One of the most recurrent arguments was
about her not allowing me to play football. I'd sometimes sneak in a
game; but, when she found out, we'd argue. She'd claim that I
“refused to accept my limitations” and that I “had misplaced
anger”. I often longed to get her to see that I was a normal kid
with normal kid desires as opposed to her always building her
assessment of my attitudes around an event that I don't even
remember. Needless to say, I'm a bit skeptical when I hear anyone
talk about the sub-conscience. Though I don't play much of anything as
a man, it was difficult to have an over-protective mother prevent me
from being fully involved with my father and brothers. It would have
been made easier if she had said less about me being resentful and
more about me having normal boyish desires which she laments not
being able to let me live out.
My “Dad” Rudy Sheptock loved a
“good worker”. I've witnessed Mom telling him about the bad
behavior of myself or a sibling while he was at work, only to have
him respond with “So-and-so is a good worker”. She told him that
their good work didn't excuse their bad behavior – a point I, as a
man, agree with in principle. While I WOULD work with my father and
brothers in the yard on Saturday mornings and shovel snow whenever
there was a need to, Mom would often call me in earlier than the
others. That always upset me. We'd often argue about that. One time
her errands took her past me as I mowed grass during a summer job I
had at 17. She asked how long I'd been out there. It had been several
hours.

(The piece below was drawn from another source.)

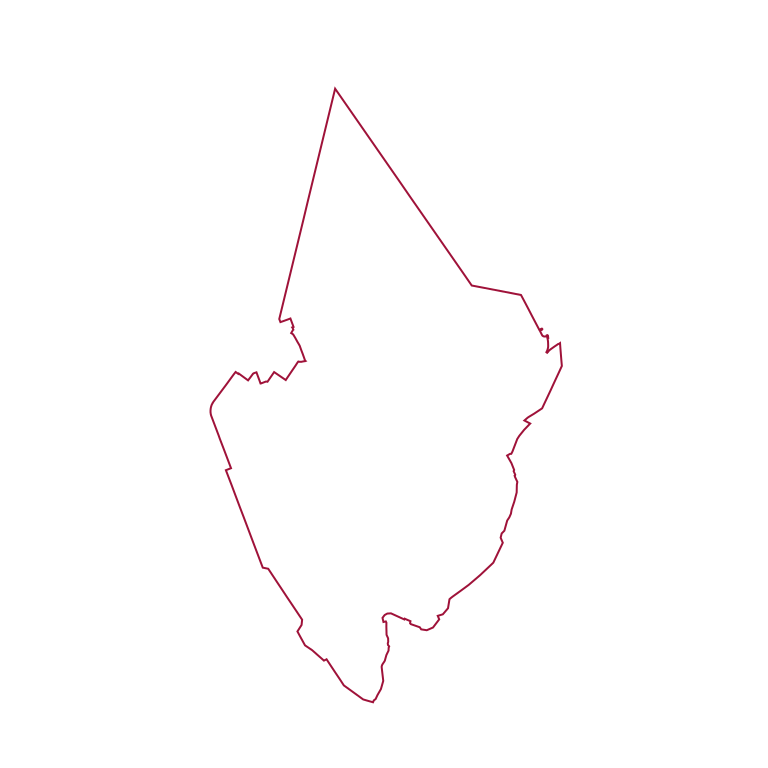 Noordoostpolder, Flevoland, Netherlands (Albers equal-area conic projection), rotated 69°
{"feature_id": "6326949B24285536392101", "entity_name": "Noordoostpolder", "entity_type": "district", "adm_level": 2, "iso_a3": "NLD", "parent_name": "Netherlands", "parent_adm1": "Flevoland", "projection": "albers", "projection_center": [5.775, 52.726], "detail": "fine", "context": "isolated", "style": "outline", "palette": "rose", "viewbox_px": 768, "rotation_deg": 69, "n_neighbors": 0, "source": "geoboundaries", "source_scale": "gbopen_adm2", "svg_char_len": 4724}
<svg xmlns="http://www.w3.org/2000/svg" viewBox="0 0 768 768"><g transform="rotate(69 384 384)"><path d="M644.0,531.0L651.0,529.5L659.9,523.7L671.0,516.5L673.0,513.9L677.2,508.3L675.8,507.0L675.1,504.7L672.1,501.6L667.7,496.2L660.9,491.1L647.7,487.7L646.7,487.3L645.4,486.2L644.3,484.7L643.9,484.1L643.2,483.1L642.5,482.3L639.9,480.4L637.9,478.9L634.5,475.3L631.8,474.1L630.8,473.2L629.1,473.8L627.4,473.4L626.3,472.5L622.9,471.3L619.1,471.5L611.5,468.8L607.7,467.3L606.3,467.4L606.0,469.8L601.8,469.2L600.4,467.0L599.9,466.1L599.5,463.2L600.6,459.7L606.0,454.4L611.1,449.4L610.5,448.8L612.6,446.7L614.9,444.3L616.7,445.4L617.8,445.0L623.9,437.8L626.4,437.2L629.2,432.3L628.9,425.5L623.5,416.8L619.7,416.9L620.1,411.6L616.3,404.6L608.4,400.0L607.8,398.5L607.1,396.2L604.8,387.5L604.7,387.1L601.9,376.9L596.9,362.8L593.1,353.5L590.0,346.0L582.3,337.9L574.8,330.0L569.3,330.2L565.7,327.7L564.1,324.2L555.6,317.9L553.4,314.8L550.6,312.0L546.9,309.8L540.6,304.6L532.8,299.0L525.7,296.1L523.2,294.6L517.5,295.0L517.4,295.0L517.2,294.9L516.6,294.9L516.6,294.7L515.8,294.0L511.8,294.2L510.9,293.3L503.5,293.4L494.9,294.7L494.4,291.3L494.8,290.2L493.1,288.3L483.1,279.3L480.9,276.3L477.0,269.6L473.3,261.7L468.4,266.0L467.8,264.4L466.9,261.9L466.6,260.6L465.5,254.5L464.3,249.1L463.4,245.1L460.3,241.9L456.3,237.7L449.4,230.5L444.6,225.6L441.3,222.2L435.6,216.3L430.9,211.5L425.0,209.8L413.8,206.5L408.9,205.0L409.2,206.2L409.2,206.3L409.1,207.2L409.4,208.3L410.1,211.4L410.9,214.5L411.2,215.7L411.3,215.9L411.3,216.2L411.4,216.5L411.5,216.7L411.6,217.0L411.8,217.5L412.0,218.0L412.2,218.4L412.3,218.7L412.4,218.9L412.7,219.4L412.9,219.5L413.0,219.8L413.0,220.0L413.3,220.5L412.5,221.0L412.4,220.9L412.2,220.6L412.0,220.4L411.9,220.3L411.7,220.1L411.4,219.8L411.0,219.4L410.5,219.0L410.1,218.7L409.7,218.4L409.1,218.0L408.7,217.7L408.4,217.6L408.0,217.4L407.6,217.2L407.0,217.0L406.6,216.8L406.2,216.7L404.8,216.2L403.6,215.8L402.5,215.5L401.2,215.2L399.7,215.0L399.9,214.2L398.4,213.8L398.4,214.0L397.5,213.8L397.4,213.8L397.2,213.8L397.1,214.0L396.9,214.1L396.9,214.3L396.9,214.5L397.0,214.6L397.0,214.8L397.3,214.9L397.7,215.0L397.4,216.7L397.3,216.8L397.2,217.1L397.1,217.3L397.0,217.5L396.9,217.7L396.7,217.9L396.6,218.1L396.3,218.3L396.1,218.4L396.0,218.5L395.8,218.7L395.6,218.7L395.3,218.8L395.1,218.9L390.2,219.4L389.9,216.9L389.7,216.6L389.3,216.5L388.9,216.7L388.8,217.1L389.1,219.6L373.8,221.4L365.7,222.3L358.9,223.1L350.0,224.2L347.2,228.7L330.0,256.3L323.5,266.8L309.0,270.3L218.7,292.5L201.7,296.6L90.8,323.8L186.6,390.0L201.2,400.0L285.8,458.5L289.1,458.5L289.2,455.7L289.3,450.3L289.3,447.9L298.3,448.0L298.3,449.4L299.1,449.2L300.7,449.2L300.7,449.3L300.8,449.5L301.0,449.7L301.6,450.4L303.2,452.4L303.6,452.1L304.2,451.7L304.3,451.6L304.6,451.4L304.8,451.2L305.0,451.2L305.4,451.0L305.6,451.0L305.8,450.9L309.3,450.3L313.7,449.7L317.2,449.1L317.6,449.1L317.9,449.0L318.0,449.0L318.5,449.0L322.4,449.1L326.7,449.1L331.0,449.2L333.8,449.3L333.9,449.2L334.0,449.2L334.4,449.0L334.4,449.5L334.1,450.6L333.7,452.9L333.7,453.1L333.6,453.4L333.5,453.6L333.4,453.9L333.3,454.2L333.2,454.4L333.1,454.6L333.0,454.9L332.9,455.1L332.7,455.3L332.6,455.5L332.4,455.7L332.4,455.8L332.5,455.9L332.4,456.1L333.0,457.1L335.4,460.4L338.5,464.9L344.5,473.5L345.1,474.3L333.5,482.3L339.2,490.6L340.1,491.9L340.0,492.0L339.9,492.1L339.9,492.3L339.7,492.6L339.6,492.9L339.5,493.2L339.4,493.4L339.4,493.6L339.4,493.9L339.4,494.1L339.4,498.5L339.2,498.5L339.1,499.1L336.2,499.0L327.4,498.9L327.3,501.0L327.3,501.6L327.3,501.8L327.4,502.0L327.4,502.3L327.5,502.4L327.5,502.6L327.6,502.8L327.7,503.0L327.8,503.1L329.8,506.2L331.9,509.6L322.1,515.9L322.4,516.4L319.6,518.2L321.2,520.9L324.1,525.4L327.1,530.0L332.9,539.2L338.7,548.4L339.0,548.9L339.1,549.1L339.3,549.4L339.5,549.7L339.7,549.9L339.9,550.2L340.1,550.4L340.2,550.6L340.4,550.9L340.5,550.9L340.7,551.2L340.9,551.4L341.1,551.6L341.3,551.9L341.5,552.1L341.8,552.4L342.0,552.6L342.3,552.8L342.5,553.0L342.8,553.2L342.9,553.3L343.2,553.5L343.4,553.7L343.7,553.9L344.2,554.2L344.5,554.4L344.8,554.6L345.1,554.7L345.4,554.9L345.7,555.0L346.0,555.2L346.5,555.4L346.9,555.6L347.2,555.7L347.5,555.8L348.0,556.0L348.3,556.1L348.6,556.2L348.9,556.2L349.2,556.3L349.5,556.4L349.9,556.5L350.1,556.5L350.5,556.6L351.0,556.6L351.3,556.7L351.7,556.7L352.0,556.7L352.3,556.7L352.6,556.7L353.2,556.7L370.9,556.8L372.7,556.8L376.3,556.9L381.7,556.9L388.0,556.9L407.8,557.0L407.8,562.5L424.1,562.5L434.5,562.6L447.4,562.7L457.6,562.7L488.3,562.9L512.0,563.0L515.0,558.3L530.8,554.8L539.7,552.8L547.9,551.0L561.9,547.8L574.7,544.9L579.4,547.3L584.0,553.5L590.1,552.7L599.7,551.4L606.7,546.5L620.7,539.2L620.4,536.3L635.3,533.0L644.0,531.0Z" fill="none" stroke="#9f1239" stroke-width="2"/></g></svg>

She told my boss to have me do something else. I wasn't happy,
though I don't recall us arguing about that particular incident.
Dad had no tolerance for “sissies”.
If a brother got a small cut or bump while doing yard work and began
to whine, Dad would say, “You little sissy!!! Go inside with your
mother and the girls!!! We only want men out here!!!” (That was one
of his oft-repeated spiels that is etched into my memory. I didn't
want to have it directed at me.) In one very memorable incident, Mom
and I were arguing about her having called me in early. Dad came by
and I, with tears in my eyes, uttered his “sissy statement”. He
then said he'd make an exception for me. Oddly enough, that argument
took place near a wall where my father had posted several pieces of
poster board with different Bible verses which he's markered in.
Directly above my head at that moment was a poster board that read
“II Thessalonians 3:10: …..If any man does not work, neither
should he eat”.
I've done a number of dangerous jobs in
my adulthood and worked eight or more hours at a time in the south
Florida summer heat – having lived in Jacksonville and Miami,
Florida as well as points in between. At different points in time,
I've thought about how that, if Mom had anything to say about it, I
might not be doing that. She has changed somewhat in that past 25
years and we get along much better now. I sent a text to her
land-line phone around midnight on Saturday, not realizing it would
ring and wake her. (I've never received a text on a land-line phone.)
She woke and we spoke. She knows about my sister having found me and
that I plan to visit.
I AM grateful to Rudy and Joanne
Sheptock for raising me. Facebook users recently asserted that women
who were not sexually assaulted by the men in their lives should not
be compelled to publicly thank those men for doing the right thing or
for not doing the wrong thing. Concerning my adoption, I would say
that I only owe Mom (with Dad being deceased) the usual amount of
thanks that one would expect from a biological son. I've always seen
her as “Mom”. We've had the usual arguments that accompany family
life. We've had some arguments that were specific to my special
situation. In spite of our bad times, we've also had good times; and
I still love her. She's “Mom”. That's it. That's all.